··· Extracted data ···
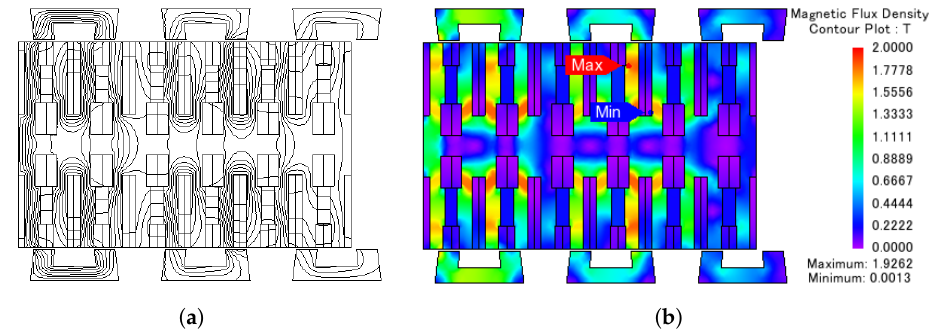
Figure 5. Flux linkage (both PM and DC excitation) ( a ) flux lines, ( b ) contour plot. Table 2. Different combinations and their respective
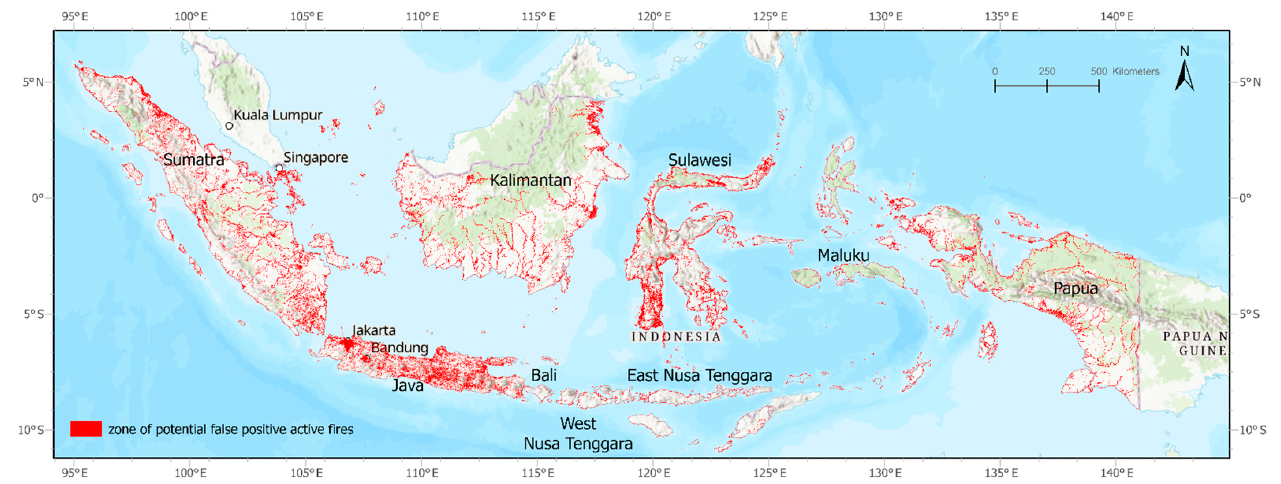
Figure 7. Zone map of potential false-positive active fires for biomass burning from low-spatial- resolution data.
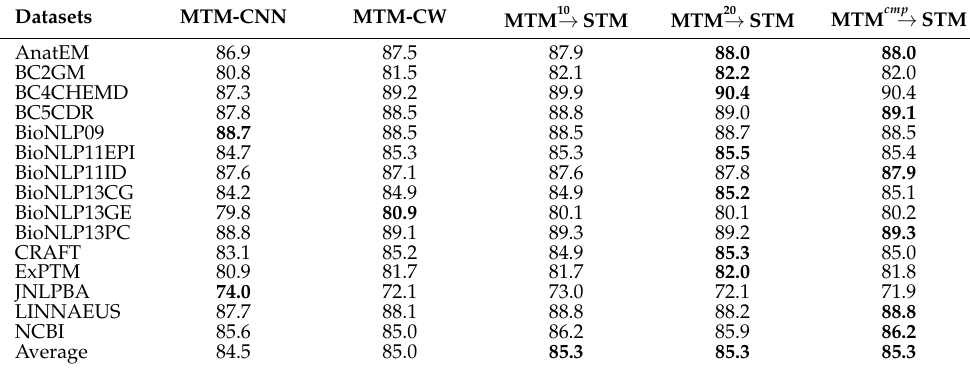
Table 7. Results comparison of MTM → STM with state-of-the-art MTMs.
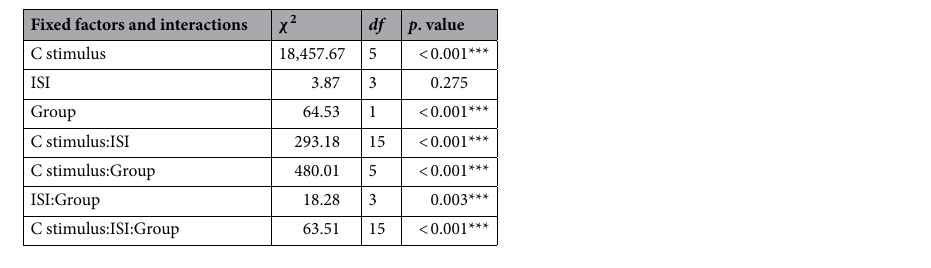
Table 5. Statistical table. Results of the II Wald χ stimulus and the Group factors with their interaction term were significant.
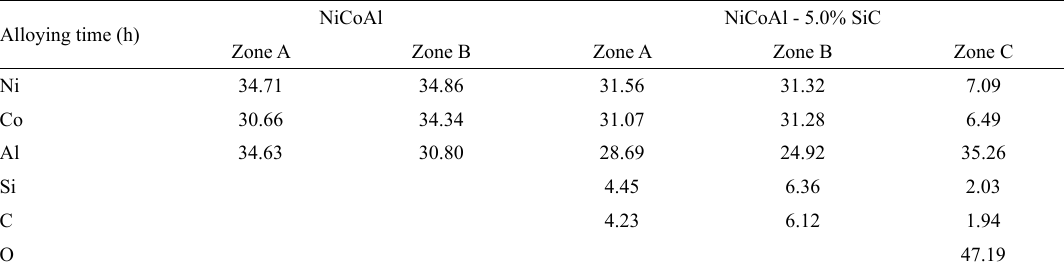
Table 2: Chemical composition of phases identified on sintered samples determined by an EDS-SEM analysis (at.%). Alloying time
···
··· Extracted data ···
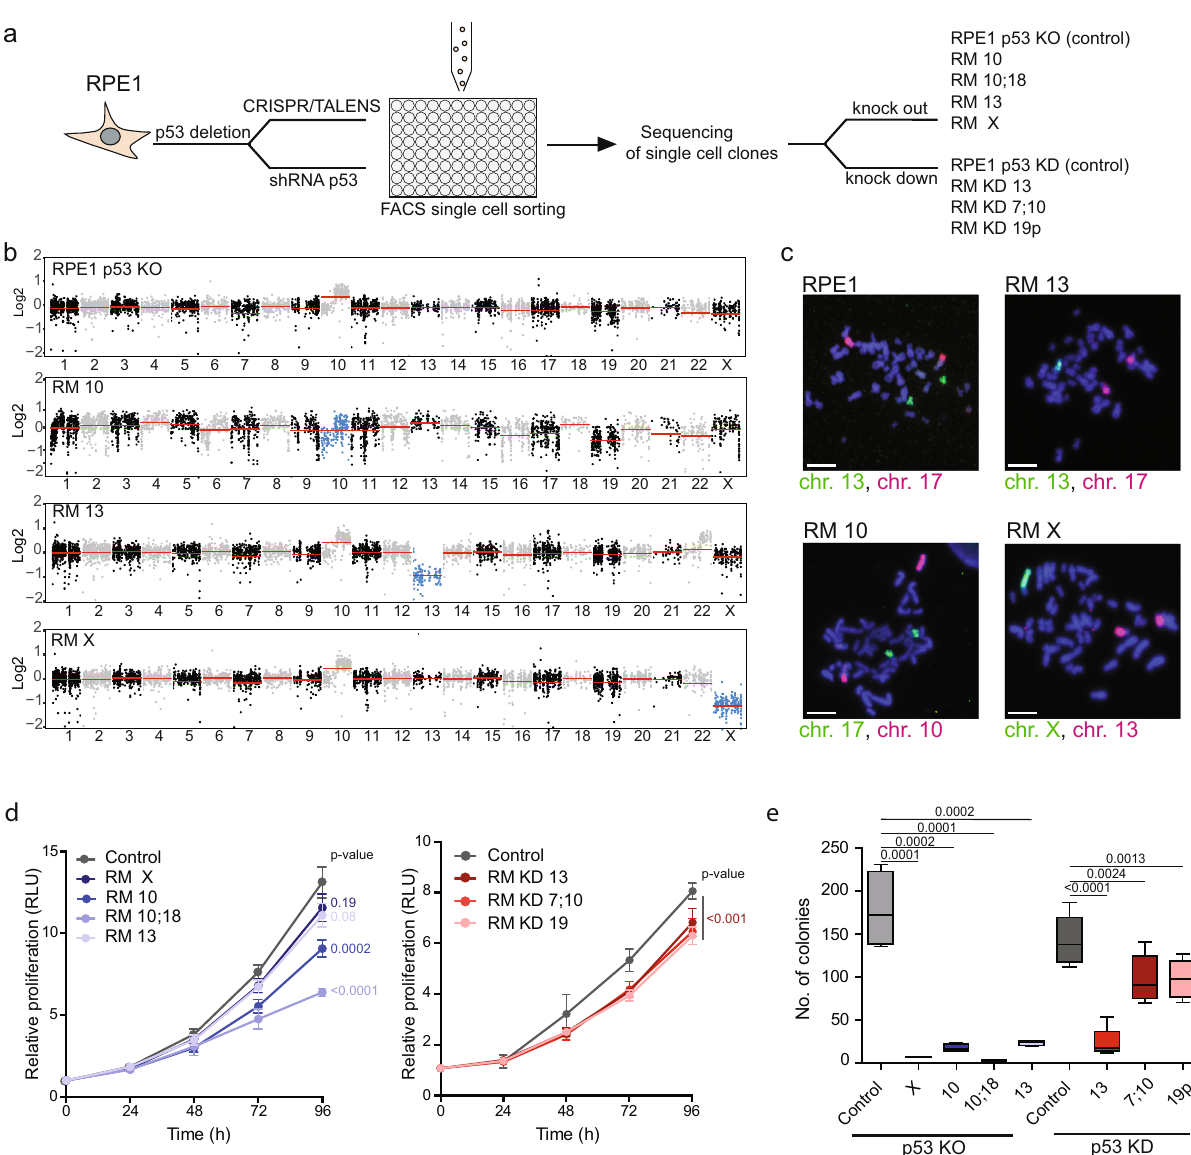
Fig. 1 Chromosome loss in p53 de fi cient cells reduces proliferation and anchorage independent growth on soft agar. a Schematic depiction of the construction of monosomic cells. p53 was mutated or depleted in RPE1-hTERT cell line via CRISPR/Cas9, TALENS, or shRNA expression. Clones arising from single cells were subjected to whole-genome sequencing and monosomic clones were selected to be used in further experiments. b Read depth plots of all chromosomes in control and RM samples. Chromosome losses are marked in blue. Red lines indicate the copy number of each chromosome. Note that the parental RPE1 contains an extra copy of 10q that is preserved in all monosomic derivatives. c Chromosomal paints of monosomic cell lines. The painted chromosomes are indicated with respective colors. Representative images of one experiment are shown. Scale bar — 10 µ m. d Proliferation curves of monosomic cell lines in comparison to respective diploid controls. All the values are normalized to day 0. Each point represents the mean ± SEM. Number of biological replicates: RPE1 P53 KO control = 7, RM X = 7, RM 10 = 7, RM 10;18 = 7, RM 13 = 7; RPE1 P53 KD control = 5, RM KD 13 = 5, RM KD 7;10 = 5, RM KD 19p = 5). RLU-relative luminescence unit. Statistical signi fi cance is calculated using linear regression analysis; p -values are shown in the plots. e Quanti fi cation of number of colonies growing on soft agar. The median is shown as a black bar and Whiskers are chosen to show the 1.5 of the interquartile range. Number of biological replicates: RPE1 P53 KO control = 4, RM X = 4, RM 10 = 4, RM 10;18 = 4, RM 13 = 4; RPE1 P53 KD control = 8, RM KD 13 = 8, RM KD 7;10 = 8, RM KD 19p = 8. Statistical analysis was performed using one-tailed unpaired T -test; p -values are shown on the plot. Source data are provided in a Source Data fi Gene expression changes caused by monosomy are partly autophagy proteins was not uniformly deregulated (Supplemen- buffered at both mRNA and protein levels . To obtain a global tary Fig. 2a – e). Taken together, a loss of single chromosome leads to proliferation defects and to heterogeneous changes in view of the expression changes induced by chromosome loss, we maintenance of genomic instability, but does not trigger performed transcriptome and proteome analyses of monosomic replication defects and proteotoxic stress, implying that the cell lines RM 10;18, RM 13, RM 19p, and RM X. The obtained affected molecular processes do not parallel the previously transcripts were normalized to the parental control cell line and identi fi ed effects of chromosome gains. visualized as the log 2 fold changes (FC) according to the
···
··· Extracted data ···
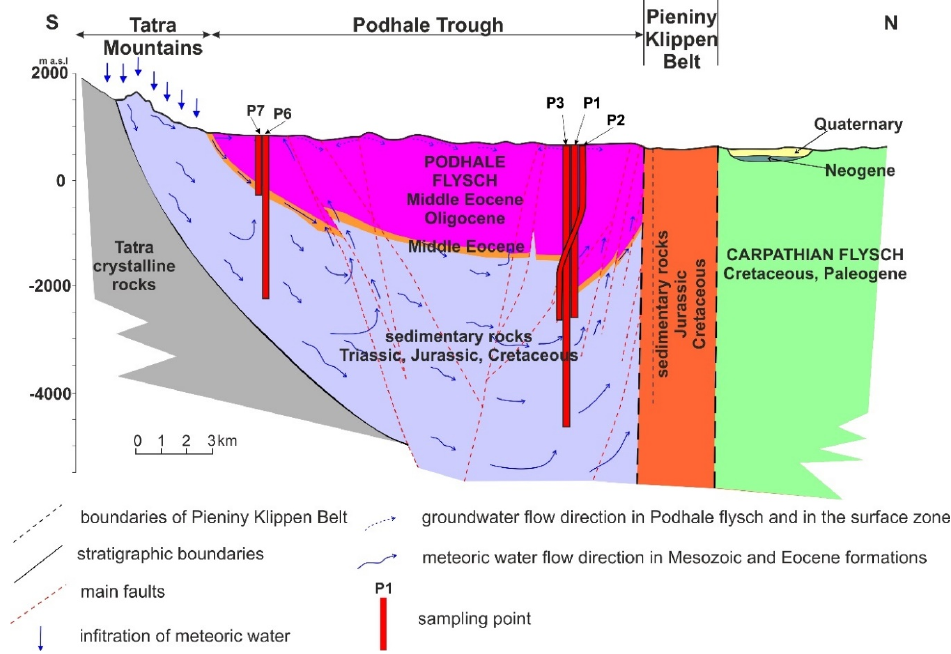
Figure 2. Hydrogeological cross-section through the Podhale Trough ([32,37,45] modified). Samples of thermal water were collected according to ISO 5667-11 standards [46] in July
···
**Task instructions**
From the records above, transcribe exactly the lines starting at the one containing "Figure 5. Flux" and ending at the one containing "Table 7. Results". Skip the pictures.

**Task solution**
Figure 5. Flux linkage (both PM and DC excitation) ( a ) flux lines, ( b ) contour plot. Table 2. Different combinations and their respective
Figure 7. Zone map of potential false-positive active fires for biomass burning from low-spatial- resolution data.
Table 7. Results comparison of MTM → STM with state-of-the-art MTMs.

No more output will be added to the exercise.